Abertura comercial tem o potencial de colocar a economia brasileira numa trajetória de crescimento rápido
Globo
Autoridades brasileiras na busca por soluções para a crise com os Estados Unidos devem lembrar que podem existir vantagens para o país se Donald Trump der início a negociações com ênfase em questões comerciais. Confirmado esse cenário, o fato de os americanos serem superavitários nas trocas com o Brasil não deve ser usado para encerrar a questão. O governo Lula precisa aproveitar a oportunidade para promover a abertura da economia brasileira, uma das mais fechadas do mundo. O ganho imediato será encerrar a celeuma com Trump. Mas é essencial lembrar que ceder, neste caso, não significa perder. Pelo contrário. Ao facilitar a entrada de produtos importados, o Brasil poderá destravar o potencial de crescimento.
Os brasileiros conhecem como poucos as consequências nefastas do protecionismo. Há décadas, a economia cresce num ritmo medíocre. Na corrida global, o país não para de ser ultrapassado. Como revelou o jornal Valor Econômico, o Brasil ocupava em 1980 o 48º lugar no ranking do Produto Interno Bruto (PIB) per capita calculado levando em conta o poder de compra. No ano passado, ficou na 85ª posição. Pelas projeções do Fundo Monetário Internacional (FMI), chegará à 89ª até 2030. A cada ano que passa, está mais próximo da metade mais pobre do planeta.
Uma das explicações para a lentidão na produção de riqueza é a baixa competição de importados no mercado doméstico. Sem muita concorrência, as empresas locais têm muito incentivo para vender produtos caros e pouco estímulo para inovar. Num ambiente complacente, a busca pela produtividade acaba desincentivada. Por isso ela cresce a passos lentos, muito abaixo das principais economias. Em 1980, eram necessários dois brasileiros para produzir o mesmo que um americano. Hoje é preciso juntar um grupo de quatro.
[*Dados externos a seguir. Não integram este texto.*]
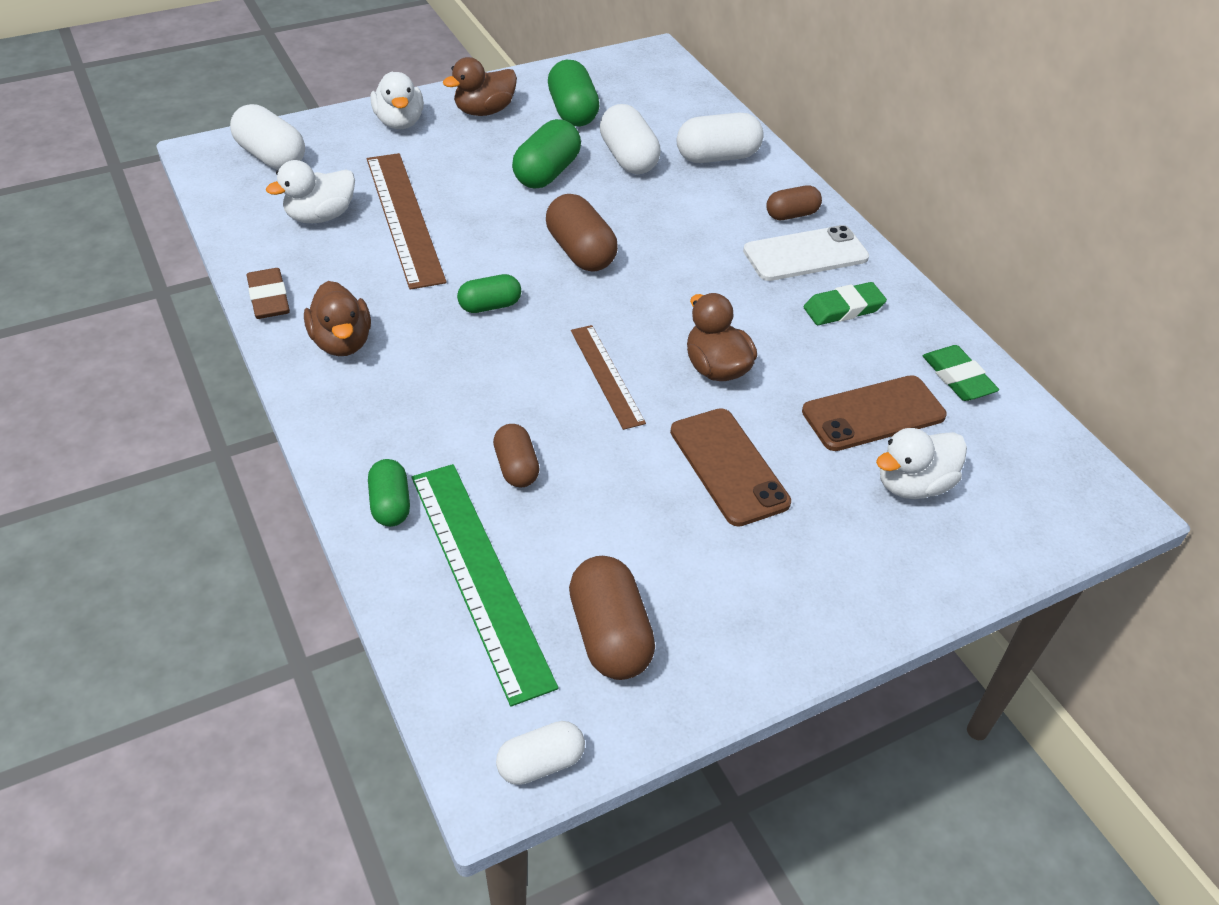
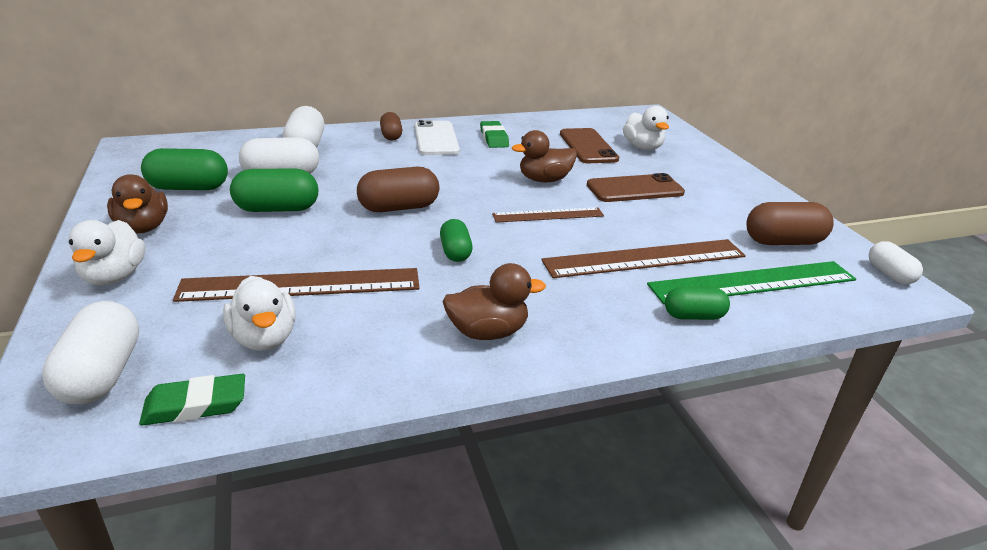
camera: 80 degrees left, 15 degrees down
(269, 298) = (402, 379): brown eraser -> none
(271, 157) = (102, 374): white capsule -> white capsule turned 60 degrees counterclockwise
(399, 122) = (114, 276): white duck -> white duck turned 90 degrees clockwise
(516, 467) = (645, 258): brown capsule -> brown ruler
(547, 173) = (277, 209): green capsule -> green capsule turned 45 degrees counterclockwise
(957, 378) = (559, 123): green eraser -> green eraser (195, 405)

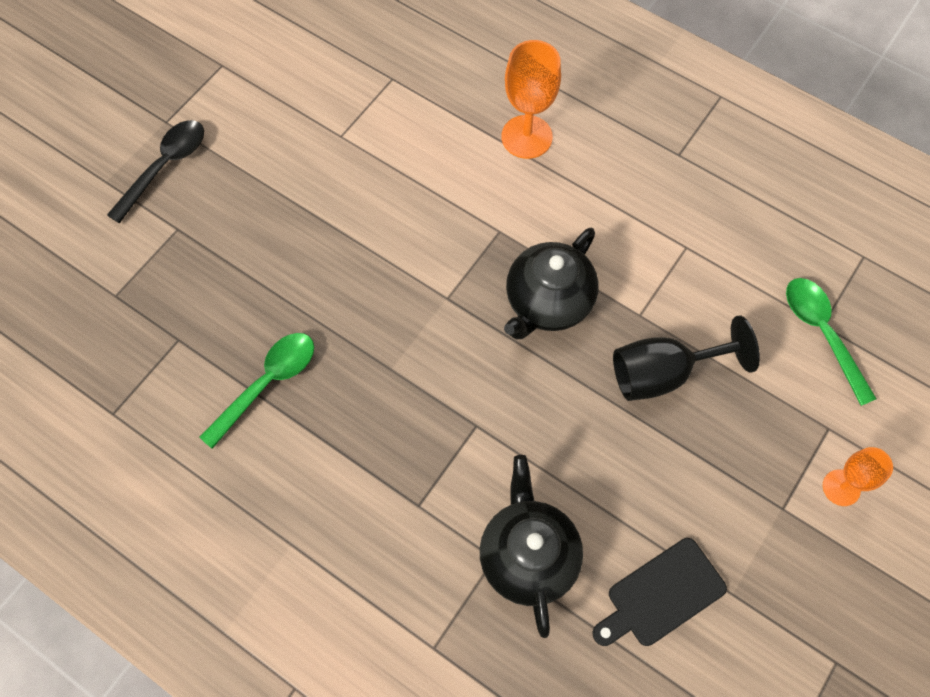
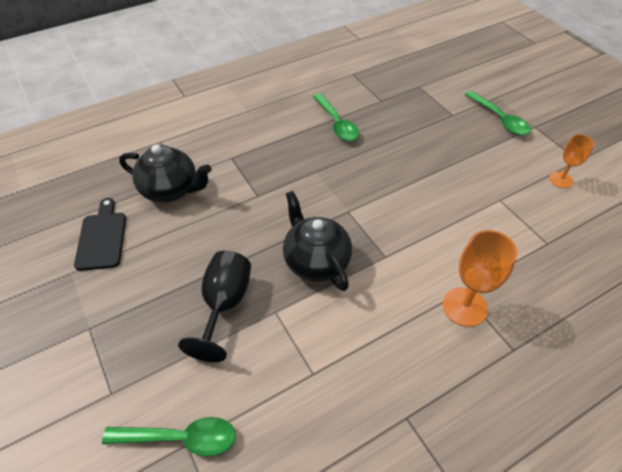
camera: 115 degrees right, 15 degrees down
(164, 167) = (499, 119): black spoon -> green spoon
(841, 487) = (69, 374): orange goblet -> orange goblet (561, 180)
A situação só piora.
“Existem evidências abundantes de que uma maior integração comercial teria efeitos positivos sobre a produtividade e contribuiria para a redução dos preços ao consumidor”, diz Fernando Veloso, diretor de pesquisa do Instituto Mobilidade e Desenvolvimento Social (IMDS) e um dos autores do livro recém-lançado “Integração comercial internacional do Brasil”.
Embora o saldo para a sociedade seja positivo, os que saem perdendo com a abertura precisam de algum apoio para buscar atividades alternativas. Mas tal desafio não deve ser usado como desculpa para manter o Brasil preso numa situação de baixo crescimento perpétuo. Por certo, o desenvolvimento econômico depende de outras dimensões, entre elas a infraestrutura. A consultoria Inter.B estima que para o Brasil modernizar esse setor de forma adequada seria necessário mais que dobrar os investimentos por 20 anos. Avanços em capital humano são igualmente essenciais. Todos esses objetivos devem ser perseguidos ao mesmo tempo.
Se Trump abandonar demandas absurdas, como a ingerência no Judiciário, e concentrar a negociação no comércio poderá estar fazendo um favor ao Brasil. Tudo dependerá dos detalhes finais de um futuro acordo. É verdade que Trump acredita no protecionismo. Mas isso é um problema dos americanos.